Please restate the records below word for word, leaving out every picture.

================================

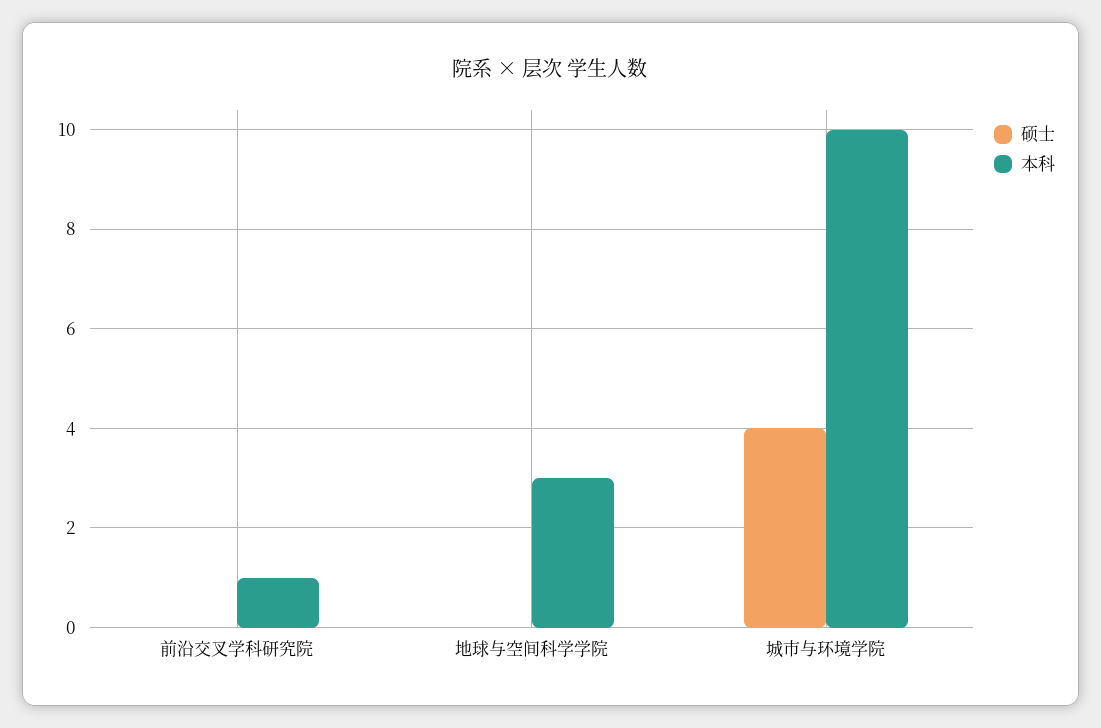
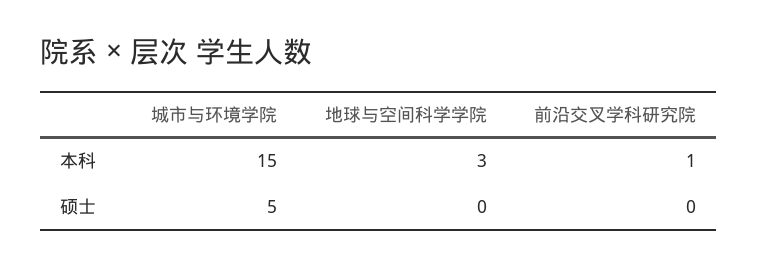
硕士, 城市与环境学院: 4 -> 5
本科, 城市与环境学院: 10 -> 15

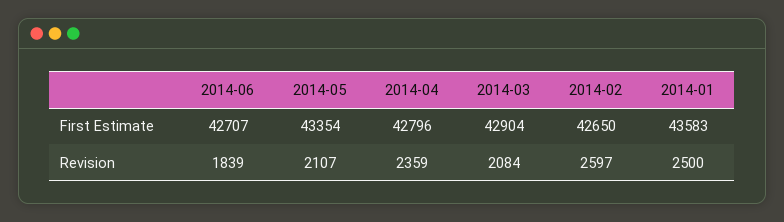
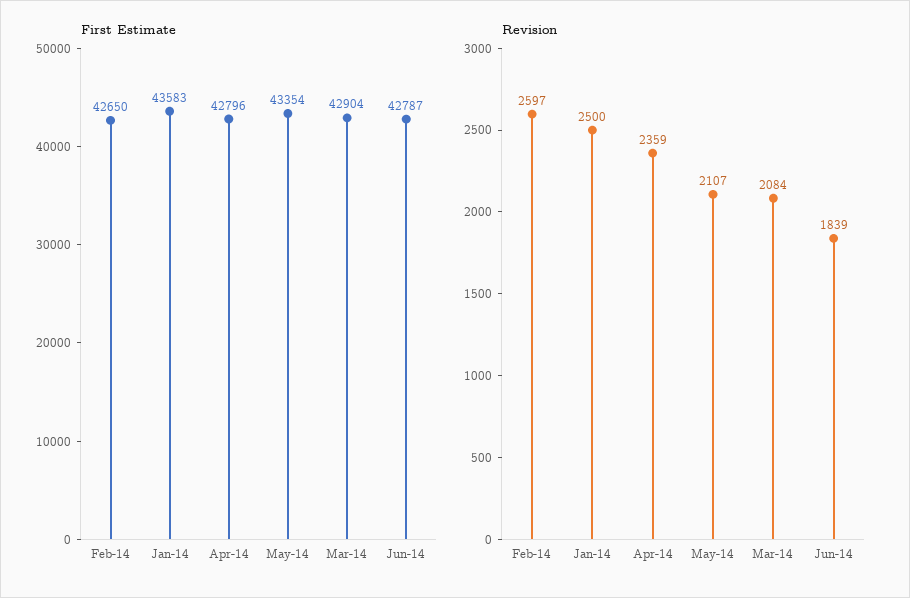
First Estimate, 2014-06: 42707 -> 42787

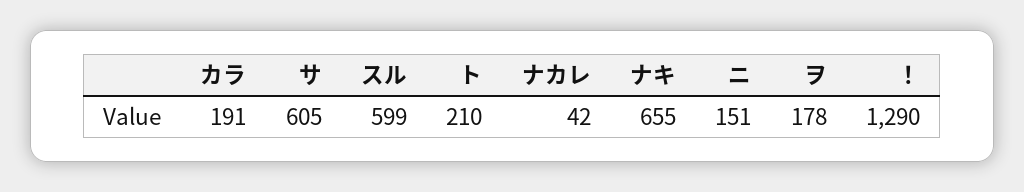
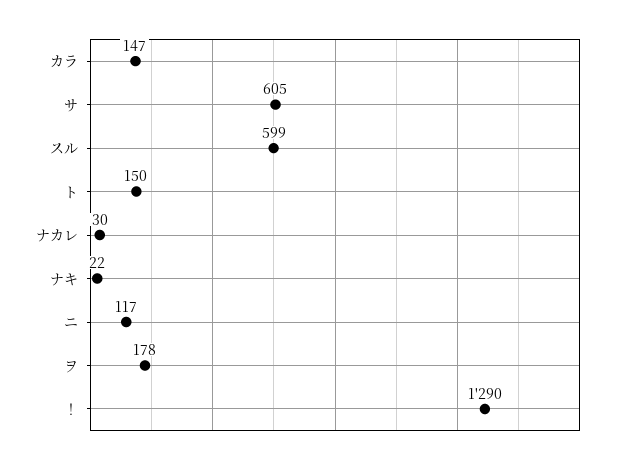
カラ: 191 -> 147
ト: 210 -> 150
ナカレ: 42 -> 30
ナキ: 655 -> 22
ニ: 151 -> 117

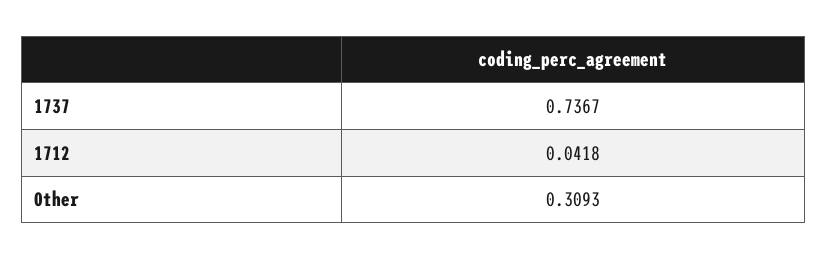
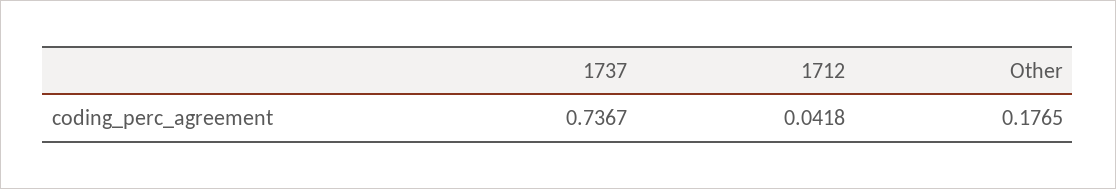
Other: 0.3093 -> 0.1765

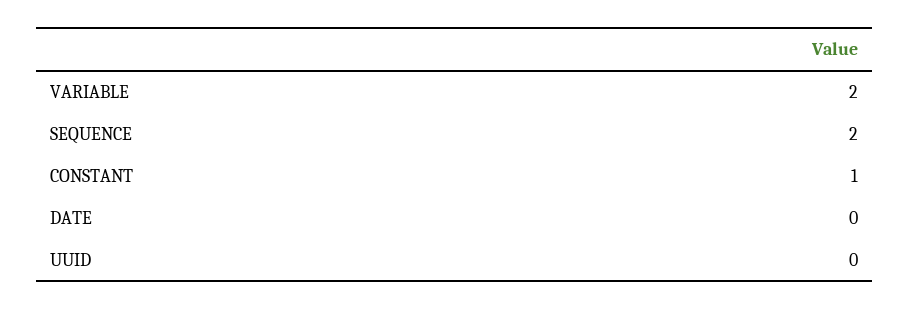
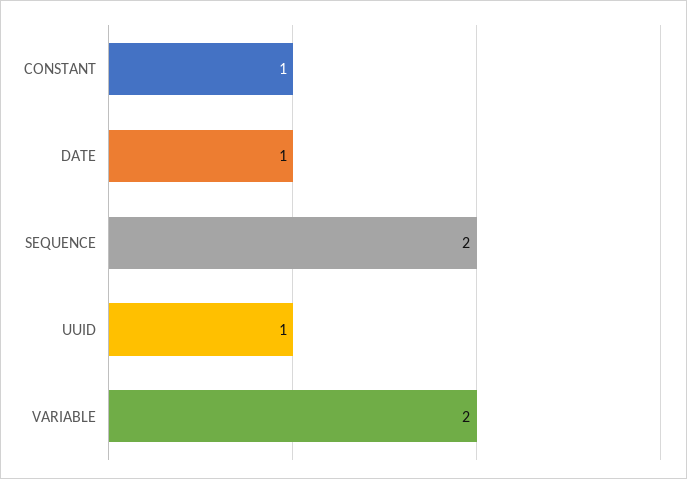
DATE: 0 -> 1
UUID: 0 -> 1

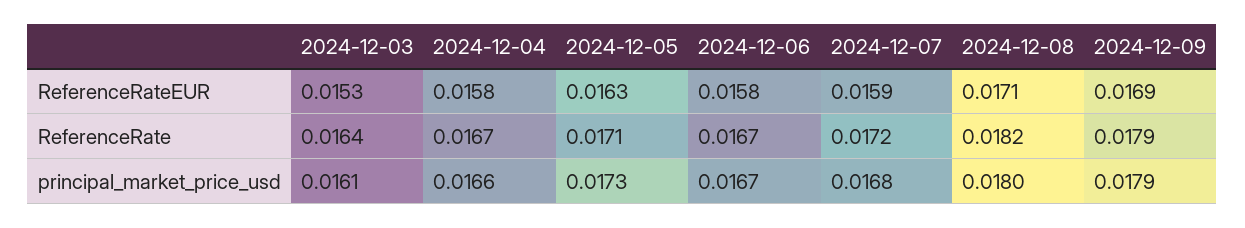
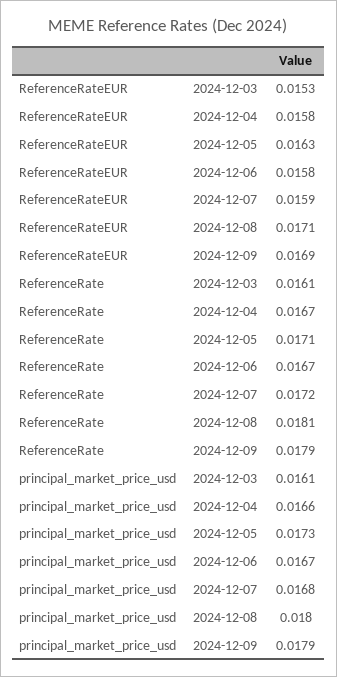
2024-12-03, ReferenceRate: 0.0164 -> 0.0161
2024-12-08, ReferenceRate: 0.0182 -> 0.0181

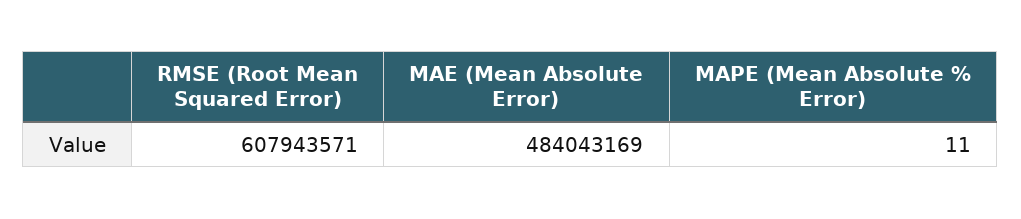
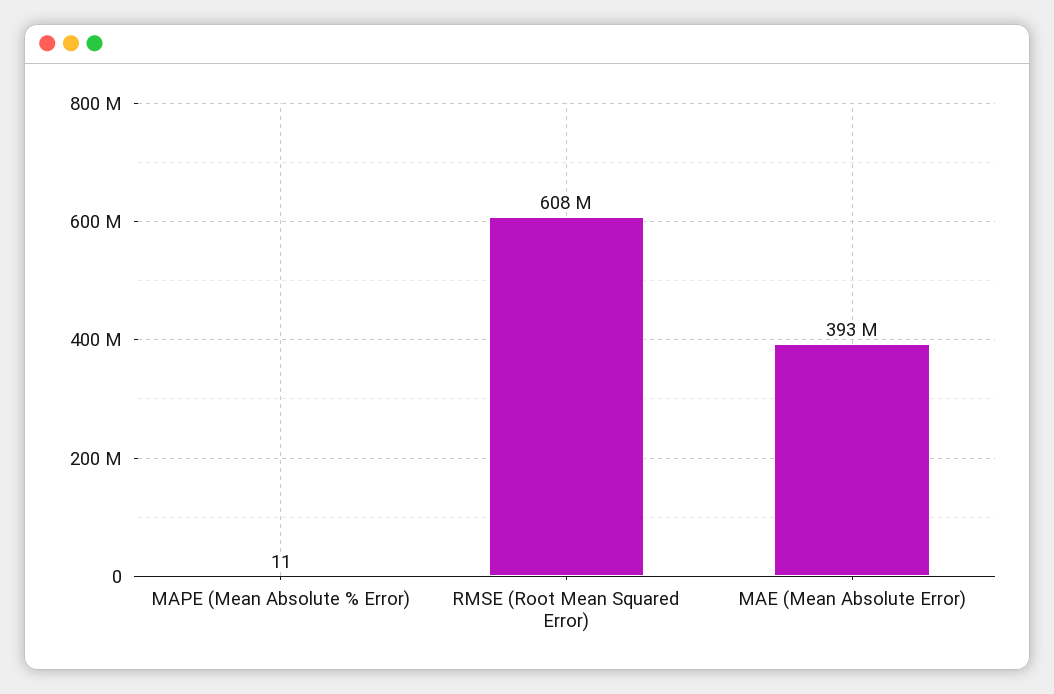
MAE (Mean Absolute Error): 484043169 -> 393000000

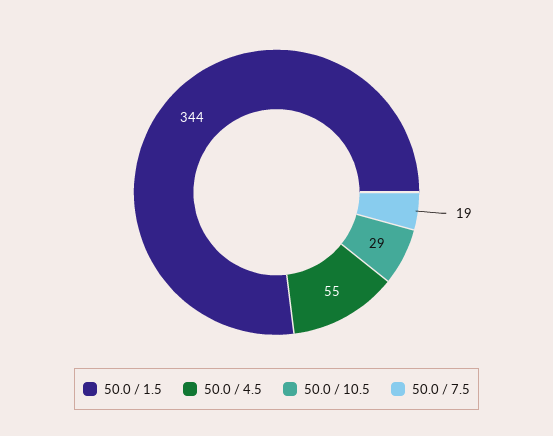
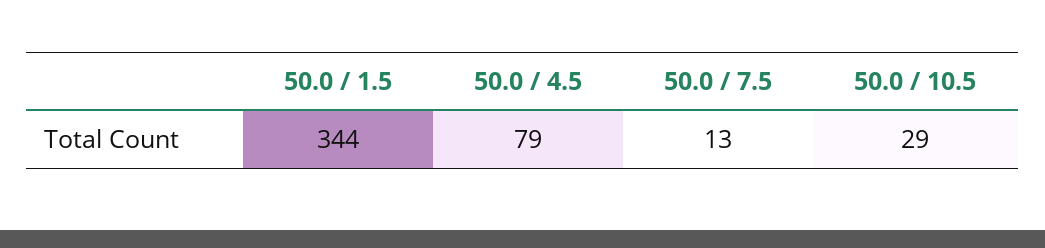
50.0 / 4.5: 55 -> 79
50.0 / 7.5: 19 -> 13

================================

## RESULT OF THIS EXERCISE
硕士, 城市与环境学院: 4 -> 5
本科, 城市与环境学院: 10 -> 15

First Estimate, 2014-06: 42707 -> 42787

カラ: 191 -> 147
ト: 210 -> 150
ナカレ: 42 -> 30
ナキ: 655 -> 22
ニ: 151 -> 117

Other: 0.3093 -> 0.1765

DATE: 0 -> 1
UUID: 0 -> 1

2024-12-03, ReferenceRate: 0.0164 -> 0.0161
2024-12-08, ReferenceRate: 0.0182 -> 0.0181

MAE (Mean Absolute Error): 484043169 -> 393000000

50.0 / 4.5: 55 -> 79
50.0 / 7.5: 19 -> 13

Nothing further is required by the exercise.